Open Xiaofei-Kevin-Yang opened 6 months ago
您好,FocalNet-large模型本身比较大,3090显卡的24G显存不足以支撑基于FocalNet-large的Salience-DETR在batch_size=2的条件下进行模型训练,您可以尝试:
--mixed-precision
:accelerate launch main.py --mixed-precision bf16 # bf16混合精度训练,需显卡及PyTorch支持
# 或
accelerate launch main.py --mixed-precision fp16 # fp16混合精度训练
将batch_size设置为1(建议也将学习率等比缩放为5e-5,以保持性能的稳定)。
使用其他小backbone的Salience-DETR,例如salience_detr_resnet50_800_1333.py、salience_detr_swin_l_800_1333.py、salience_detr_convnext_l_800_1333.py。

——————————

▸ **练习题目**
**a)** 根据引用原文,分行回答下列问题:
(i) 3090显卡的显存有多大?
(ii) 将batch_size设置为1时,学习率建议等比缩放为多少?
(iii) bf16混合精度训练需要哪些方面的支持?
**b)** 请抄写引用原文中从“Open Xiaofei-Kevin-Yang opened”起,直到“e-5,以保持性能的稳定)。”为止(包括这几个字)的部分。

——————————

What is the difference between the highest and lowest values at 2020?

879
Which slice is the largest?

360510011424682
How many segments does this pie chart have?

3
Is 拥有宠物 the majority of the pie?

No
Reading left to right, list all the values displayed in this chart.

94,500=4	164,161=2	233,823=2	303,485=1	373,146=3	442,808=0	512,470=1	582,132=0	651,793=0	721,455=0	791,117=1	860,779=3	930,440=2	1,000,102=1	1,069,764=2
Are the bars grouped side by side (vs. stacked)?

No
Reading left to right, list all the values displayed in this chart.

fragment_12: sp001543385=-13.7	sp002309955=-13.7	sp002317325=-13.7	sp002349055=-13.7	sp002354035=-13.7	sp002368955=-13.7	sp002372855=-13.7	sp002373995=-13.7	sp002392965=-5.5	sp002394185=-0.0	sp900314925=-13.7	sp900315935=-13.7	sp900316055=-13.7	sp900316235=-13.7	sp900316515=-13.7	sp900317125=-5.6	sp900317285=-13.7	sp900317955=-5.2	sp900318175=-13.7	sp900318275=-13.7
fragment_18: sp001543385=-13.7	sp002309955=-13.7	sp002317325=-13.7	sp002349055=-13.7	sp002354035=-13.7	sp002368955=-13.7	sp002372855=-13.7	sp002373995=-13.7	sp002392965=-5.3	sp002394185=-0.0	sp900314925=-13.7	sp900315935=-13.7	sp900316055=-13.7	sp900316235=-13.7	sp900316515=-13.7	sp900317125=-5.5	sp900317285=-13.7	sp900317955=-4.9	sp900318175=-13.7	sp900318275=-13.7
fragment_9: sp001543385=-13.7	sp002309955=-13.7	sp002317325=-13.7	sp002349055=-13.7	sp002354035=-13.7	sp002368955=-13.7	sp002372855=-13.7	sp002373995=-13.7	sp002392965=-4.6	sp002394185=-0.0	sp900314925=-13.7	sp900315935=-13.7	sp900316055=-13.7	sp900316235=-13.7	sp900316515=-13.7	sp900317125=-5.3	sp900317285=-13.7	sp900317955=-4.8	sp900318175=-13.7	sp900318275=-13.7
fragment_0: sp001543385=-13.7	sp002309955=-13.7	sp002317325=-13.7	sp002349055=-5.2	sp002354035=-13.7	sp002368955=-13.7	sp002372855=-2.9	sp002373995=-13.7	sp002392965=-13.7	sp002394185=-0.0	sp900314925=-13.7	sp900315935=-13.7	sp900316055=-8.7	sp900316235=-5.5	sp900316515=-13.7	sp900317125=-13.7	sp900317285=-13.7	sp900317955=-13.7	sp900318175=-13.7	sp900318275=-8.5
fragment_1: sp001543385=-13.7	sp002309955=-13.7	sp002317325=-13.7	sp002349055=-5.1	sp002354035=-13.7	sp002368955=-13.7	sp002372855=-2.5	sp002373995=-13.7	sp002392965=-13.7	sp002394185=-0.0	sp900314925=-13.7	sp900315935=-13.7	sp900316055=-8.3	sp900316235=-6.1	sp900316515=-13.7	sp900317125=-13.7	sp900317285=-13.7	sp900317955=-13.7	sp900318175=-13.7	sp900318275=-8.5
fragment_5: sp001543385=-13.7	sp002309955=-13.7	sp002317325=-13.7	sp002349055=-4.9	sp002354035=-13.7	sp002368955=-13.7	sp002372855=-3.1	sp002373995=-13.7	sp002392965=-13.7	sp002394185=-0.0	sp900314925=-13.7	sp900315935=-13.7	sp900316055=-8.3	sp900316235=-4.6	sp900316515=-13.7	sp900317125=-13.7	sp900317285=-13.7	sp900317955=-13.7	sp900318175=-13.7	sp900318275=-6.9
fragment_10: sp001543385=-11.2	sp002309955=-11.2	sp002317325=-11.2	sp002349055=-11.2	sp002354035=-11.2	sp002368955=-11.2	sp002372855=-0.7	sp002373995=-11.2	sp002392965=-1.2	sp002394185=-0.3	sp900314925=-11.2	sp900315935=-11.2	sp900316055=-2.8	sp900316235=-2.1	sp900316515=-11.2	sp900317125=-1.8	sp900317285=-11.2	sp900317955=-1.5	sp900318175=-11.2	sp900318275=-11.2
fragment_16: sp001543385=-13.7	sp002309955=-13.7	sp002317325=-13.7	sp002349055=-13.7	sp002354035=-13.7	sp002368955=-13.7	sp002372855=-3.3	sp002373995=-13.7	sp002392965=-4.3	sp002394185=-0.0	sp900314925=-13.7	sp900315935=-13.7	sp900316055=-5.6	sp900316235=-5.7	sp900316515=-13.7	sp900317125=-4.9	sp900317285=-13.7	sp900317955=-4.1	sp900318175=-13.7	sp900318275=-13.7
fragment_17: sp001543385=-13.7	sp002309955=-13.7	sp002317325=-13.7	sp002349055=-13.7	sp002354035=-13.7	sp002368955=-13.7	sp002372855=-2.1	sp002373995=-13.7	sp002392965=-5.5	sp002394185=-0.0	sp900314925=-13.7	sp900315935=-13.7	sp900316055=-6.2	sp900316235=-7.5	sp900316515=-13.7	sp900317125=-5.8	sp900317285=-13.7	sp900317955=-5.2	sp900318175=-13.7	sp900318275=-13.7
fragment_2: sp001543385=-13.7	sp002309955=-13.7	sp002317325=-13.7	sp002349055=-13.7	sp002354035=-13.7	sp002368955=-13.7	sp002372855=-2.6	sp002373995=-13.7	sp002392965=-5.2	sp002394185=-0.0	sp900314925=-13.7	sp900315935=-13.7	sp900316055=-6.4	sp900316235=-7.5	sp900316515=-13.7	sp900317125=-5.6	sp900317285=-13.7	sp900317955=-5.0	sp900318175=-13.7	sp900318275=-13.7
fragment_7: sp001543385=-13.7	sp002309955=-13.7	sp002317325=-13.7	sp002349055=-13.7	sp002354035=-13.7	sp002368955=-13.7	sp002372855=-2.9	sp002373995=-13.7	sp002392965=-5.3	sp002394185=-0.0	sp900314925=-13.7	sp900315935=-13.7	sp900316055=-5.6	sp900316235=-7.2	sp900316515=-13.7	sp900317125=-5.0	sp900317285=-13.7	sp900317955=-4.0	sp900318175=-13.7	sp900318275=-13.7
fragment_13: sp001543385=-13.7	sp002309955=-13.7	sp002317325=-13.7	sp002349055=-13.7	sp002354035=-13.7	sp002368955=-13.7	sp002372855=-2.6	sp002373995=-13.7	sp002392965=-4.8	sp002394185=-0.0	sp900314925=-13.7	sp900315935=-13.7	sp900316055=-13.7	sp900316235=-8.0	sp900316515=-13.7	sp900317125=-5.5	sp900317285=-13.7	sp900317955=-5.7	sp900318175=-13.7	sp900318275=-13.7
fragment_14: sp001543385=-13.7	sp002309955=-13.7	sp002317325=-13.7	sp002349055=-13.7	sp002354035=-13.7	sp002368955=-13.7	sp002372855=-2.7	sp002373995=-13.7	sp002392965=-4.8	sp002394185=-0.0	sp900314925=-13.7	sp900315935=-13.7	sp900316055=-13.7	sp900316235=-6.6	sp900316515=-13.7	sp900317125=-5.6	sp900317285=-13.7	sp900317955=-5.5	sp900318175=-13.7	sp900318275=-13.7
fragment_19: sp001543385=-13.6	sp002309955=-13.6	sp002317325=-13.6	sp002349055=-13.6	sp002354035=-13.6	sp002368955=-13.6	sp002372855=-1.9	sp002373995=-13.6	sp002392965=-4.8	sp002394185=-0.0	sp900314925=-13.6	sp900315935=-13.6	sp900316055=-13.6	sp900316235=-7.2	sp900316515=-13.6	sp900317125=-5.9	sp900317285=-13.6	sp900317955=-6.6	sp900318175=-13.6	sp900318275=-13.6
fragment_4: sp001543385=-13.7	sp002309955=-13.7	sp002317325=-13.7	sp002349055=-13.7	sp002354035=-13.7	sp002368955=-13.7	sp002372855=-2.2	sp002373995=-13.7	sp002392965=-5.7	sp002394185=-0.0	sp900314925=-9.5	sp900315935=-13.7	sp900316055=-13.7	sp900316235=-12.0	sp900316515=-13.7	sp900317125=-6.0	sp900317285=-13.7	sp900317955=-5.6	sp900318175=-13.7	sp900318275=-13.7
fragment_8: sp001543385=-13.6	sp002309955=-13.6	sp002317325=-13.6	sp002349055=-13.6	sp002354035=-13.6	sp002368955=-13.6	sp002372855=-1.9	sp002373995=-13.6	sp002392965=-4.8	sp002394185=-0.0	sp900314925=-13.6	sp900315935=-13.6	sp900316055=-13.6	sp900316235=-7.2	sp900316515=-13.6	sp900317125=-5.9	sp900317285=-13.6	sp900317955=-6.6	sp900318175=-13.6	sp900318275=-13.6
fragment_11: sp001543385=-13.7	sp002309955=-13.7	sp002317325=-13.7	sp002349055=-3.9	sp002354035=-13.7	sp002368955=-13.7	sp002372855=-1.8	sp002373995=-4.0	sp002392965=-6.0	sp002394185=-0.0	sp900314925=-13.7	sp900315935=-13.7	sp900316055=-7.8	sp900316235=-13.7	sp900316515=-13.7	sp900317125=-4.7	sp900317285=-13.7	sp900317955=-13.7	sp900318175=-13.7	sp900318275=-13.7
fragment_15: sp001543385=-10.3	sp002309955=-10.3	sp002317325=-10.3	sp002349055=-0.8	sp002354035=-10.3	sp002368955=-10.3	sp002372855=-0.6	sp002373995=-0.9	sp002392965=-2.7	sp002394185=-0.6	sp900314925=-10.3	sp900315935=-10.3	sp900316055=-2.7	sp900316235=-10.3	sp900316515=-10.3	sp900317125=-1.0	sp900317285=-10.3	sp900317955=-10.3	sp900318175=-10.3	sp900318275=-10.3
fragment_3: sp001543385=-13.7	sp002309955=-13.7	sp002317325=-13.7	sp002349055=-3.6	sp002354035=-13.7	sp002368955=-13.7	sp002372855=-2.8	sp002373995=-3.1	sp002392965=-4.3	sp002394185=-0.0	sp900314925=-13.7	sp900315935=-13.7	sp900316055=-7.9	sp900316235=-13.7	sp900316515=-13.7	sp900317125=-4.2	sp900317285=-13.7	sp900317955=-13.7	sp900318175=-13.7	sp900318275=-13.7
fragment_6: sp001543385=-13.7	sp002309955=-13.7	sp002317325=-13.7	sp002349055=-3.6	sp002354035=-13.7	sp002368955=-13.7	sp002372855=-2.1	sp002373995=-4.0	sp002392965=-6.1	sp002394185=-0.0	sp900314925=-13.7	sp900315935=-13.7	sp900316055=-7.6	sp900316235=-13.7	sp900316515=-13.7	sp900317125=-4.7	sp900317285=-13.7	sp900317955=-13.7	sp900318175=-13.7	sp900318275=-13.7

——————————

▸ **逐题解答**
**a)**
(i) 24G。
(ii) 5e-5。
(iii) 需要显卡及PyTorch支持。

**b)**
Open Xiaofei-Kevin-Yang opened 6 months ago
您好,FocalNet-large模型本身比较大,3090显卡的24G显存不足以支撑基于FocalNet-large的Salience-DETR在batch_size=2的条件下进行模型训练,您可以尝试:
--mixed-precision
:accelerate launch main.py --mixed-precision bf16 # bf16混合精度训练,需显卡及PyTorch支持
# 或
accelerate launch main.py --mixed-precision fp16 # fp16混合精度训练
将batch_size设置为1(建议也将学习率等比缩放为5e-5,以保持性能的稳定)。